- **SUPPLIED MATERIAL**:
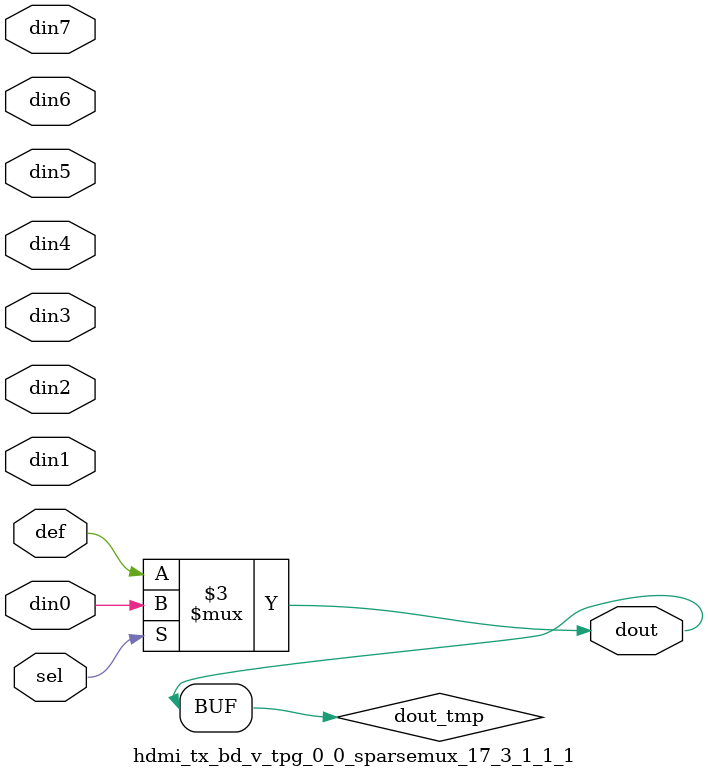
<source format=v>
`timescale 1ns / 1ps

(* DowngradeIPIdentifiedWarnings="yes" *) module hdmi_tx_bd_v_tpg_0_0_sparsemux_17_3_1_1_1 (din0,din1,din2,din3,din4,din5,din6,din7,def,sel,dout);

parameter din0_WIDTH = 1;

parameter din1_WIDTH = 1;

parameter din2_WIDTH = 1;

parameter din3_WIDTH = 1;

parameter din4_WIDTH = 1;

parameter din5_WIDTH = 1;

parameter din6_WIDTH = 1;

parameter din7_WIDTH = 1;

parameter def_WIDTH = 1;
parameter sel_WIDTH = 1;
parameter dout_WIDTH = 1;

parameter [sel_WIDTH-1:0] CASE0 = 1;

parameter [sel_WIDTH-1:0] CASE1 = 1;

parameter [sel_WIDTH-1:0] CASE2 = 1;

parameter [sel_WIDTH-1:0] CASE3 = 1;

parameter [sel_WIDTH-1:0] CASE4 = 1;

parameter [sel_WIDTH-1:0] CASE5 = 1;

parameter [sel_WIDTH-1:0] CASE6 = 1;

parameter [sel_WIDTH-1:0] CASE7 = 1;

parameter ID = 1;
parameter NUM_STAGE = 1;



input [din0_WIDTH-1:0] din0;

input [din1_WIDTH-1:0] din1;

input [din2_WIDTH-1:0] din2;

input [din3_WIDTH-1:0] din3;

input [din4_WIDTH-1:0] din4;

input [din5_WIDTH-1:0] din5;

input [din6_WIDTH-1:0] din6;

input [din7_WIDTH-1:0] din7;

input [def_WIDTH-1:0] def;
input [sel_WIDTH-1:0] sel;

output [dout_WIDTH-1:0] dout;



reg [dout_WIDTH-1:0] dout_tmp;


always @ (*) begin
(* parallel_case *) case (sel)
    
    CASE0 : dout_tmp = din0;
    
    CASE1 : dout_tmp = din1;
    
    CASE2 : dout_tmp = din2;
    
    CASE3 : dout_tmp = din3;
    
    CASE4 : dout_tmp = din4;
    
    CASE5 : dout_tmp = din5;
    
    CASE6 : dout_tmp = din6;
    
    CASE7 : dout_tmp = din7;
    
    default : dout_tmp = def;
endcase
end


assign dout = dout_tmp;



endmodule

</source>
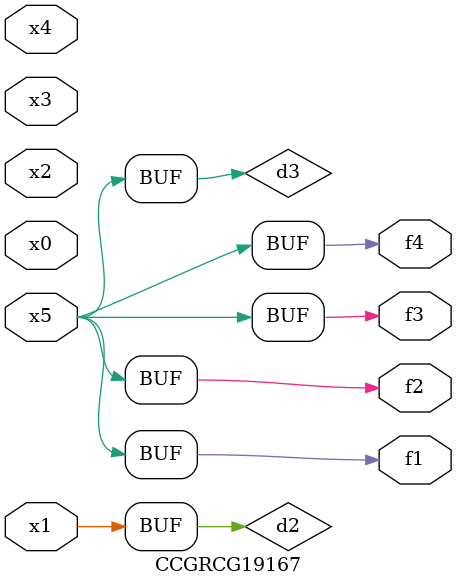
<source format=v>
module CCGRCG19167(
	input x0, x1, x2, x3, x4, x5,
	output f1, f2, f3, f4
);

	wire d1, d2, d3;

	not (d1, x5);
	or (d2, x1);
	xnor (d3, d1);
	assign f1 = d3;
	assign f2 = d3;
	assign f3 = d3;
	assign f4 = d3;
endmodule

</source>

- **GOAL OF THE EXERCISE**: The required output is every line above from the one with "input [din4_WIDTH-1:0] din4;" down to the one with "CASE2 : dout_tmp = din2;", restated word for word, ends included.

- **ANSWER SPACE**:
input [din4_WIDTH-1:0] din4;

input [din5_WIDTH-1:0] din5;

input [din6_WIDTH-1:0] din6;

input [din7_WIDTH-1:0] din7;

input [def_WIDTH-1:0] def;
input [sel_WIDTH-1:0] sel;

output [dout_WIDTH-1:0] dout;



reg [dout_WIDTH-1:0] dout_tmp;


always @ (*) begin
(* parallel_case *) case (sel)
    
    CASE0 : dout_tmp = din0;
    
    CASE1 : dout_tmp = din1;
    
    CASE2 : dout_tmp = din2;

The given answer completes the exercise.